K-wire fixation is optimal for fracture fixation in pediatric patients. In some cases, it can be used in adults with the disadvantage of not producing interfragmentary compression. It also needs longer support with a splint to prevent fracture displacement.
At least two K-wires need to be inserted in a crossing manner for optimal rotational stabilization.
Reduction can be achieved in a closed or open manner. Closed reduction is easier with acute fractures and has the advantage of sparing the hematoma.
There is a high risk of non- or malunion and wire-track infection (osteitis).
Place the patient supine with the arm on a radiolucent hand table.
Reduction can be achieved by traction and flexion of the proximal interphalangeal (PIP) joint exerted by the surgeon.

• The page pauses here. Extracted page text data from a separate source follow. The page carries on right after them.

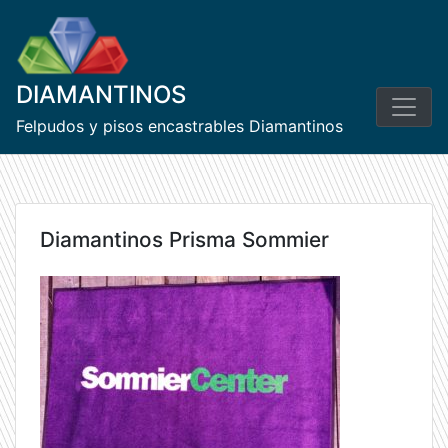
Skip
to
content
DIAMANTINOS
Felpudos y pisos encastrables Diamantinos
Diamantinos Prisma Sommier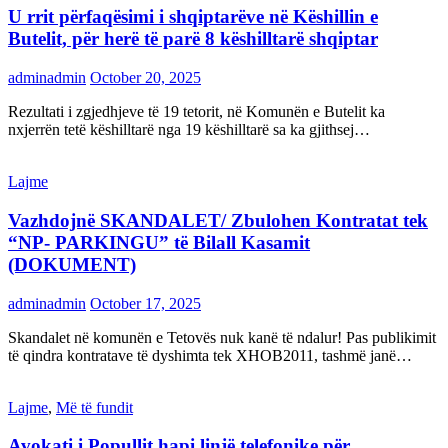
U rrit përfaqësimi i shqiptarëve në Këshillin e
Butelit, për herë të parë 8 këshilltarë shqiptar
adminadmin
October 20, 2025
Rezultati i zgjedhjeve të 19 tetorit, në Komunën e Butelit ka
nxjerrën tetë këshilltarë nga 19 këshilltarë sa ka gjithsej…
Lajme
Vazhdojnë SKANDALET/ Zbulohen Kontratat tek
“NP- PARKINGU” të Bilall Kasamit
(DOKUMENT)
adminadmin
October 17, 2025
Skandalet në komunën e Tetovës nuk kanë të ndalur! Pas publikimit
të qindra kontratave të dyshimta tek XHOB2011, tashmë janë…
Lajme
,
Më të fundit
Avokati i Popullit hapi linjë telefonike për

If the fracture appears stable after reduction, nonoperative treatment can be considered. Confirming reduction with an image intensifier is then essential.
If closed reduction is not successful or in a nonacute case, proceed with an open reduction.
When indirect reduction is not possible, this is usually due to interposition of parts of the extensor apparatus.
Insert two to three K-wires in different directions crossing the fracture plane through both cortices. The K-wire tracks should not cross each other near the fracture plane.
The wire should be inserted in the coronal plane, to avoid impaling any tendons. Ensure that the point of entry in the side of the finger is dorsal to the neurovascular bundle.
Use a fine drill guide through a small stab incision.
Insert the wire into the far fragment, then confirm reduction before advancing into the near fragment.
Make sure that the tip of the wire engages the opposite cortex but does not project beyond it.
The ends of the K-wires may be left protruding the skin for later removal or buried under the skin.
To protect the skin, bend the K-wire ends with pliers in an L- or U-shape. Leave sufficient K-wire length outside of the skin to accommodate swelling.
At this stage, it is advisable to check the alignment and rotational correction by moving the finger through a range of motion.
Rotational alignment can only be judged with the fingers in a degree of flexion, and never in full extension. Malrotation may manifest itself by overlap of the flexed finger over its neighbor. Subtle rotational malalignments can often be judged by tilting of the leading edge of the fingernail when the fingers are viewed end-on.
If the patient is conscious and the regional anesthesia still allows active movement, the patient can be asked to extend and flex the finger.
Any malrotation is corrected by direct manipulation and later fixed.
Under general anesthesia, the tenodesis effect is used, with the surgeon fully flexing the wrist to produce extension of the fingers and fully extending the wrist to cause flexion of the fingers.
Alternatively, the surgeon can exert pressure against the muscle bellies of the proximal forearm to cause passive flexion of the fingers.
Confirm fracture fixation and stability with an image intensifier.
The aftercare can be divided into four phases of healing:
Full details on each phase can be found here.
The hand is immobilized with a dorsal splint for 3–4 week. This should permit movement of the unaffected fingers. The arm should be actively elevated to help reduce the swelling.
The hand should be immobilized in an intrinsic plus (Edinburgh) position:
The MCP joint is splinted in flexion to maintain its collateral ligaments at maximal length to avoid contractures.
The PIP joint is splinted in extension to maintain the length of the volar plate.
The patient is reviewed frequently to ensure progression of hand mobilization.
In the middle phalanx, the fracture line can be visible in the x-ray for up to 6 months. Clinical evaluation (level of pain) is the most important indicator of fracture healing and consolidation.
If the fixation is stable enough, the patient is encouraged to take off the splint 2–3 times daily, and to commence with gentle active exercises.
After 3 weeks, the splint is removed, and unrestricted active flexion and extension are permitted.
K-wires can be removed once consolidation of the fracture is visible.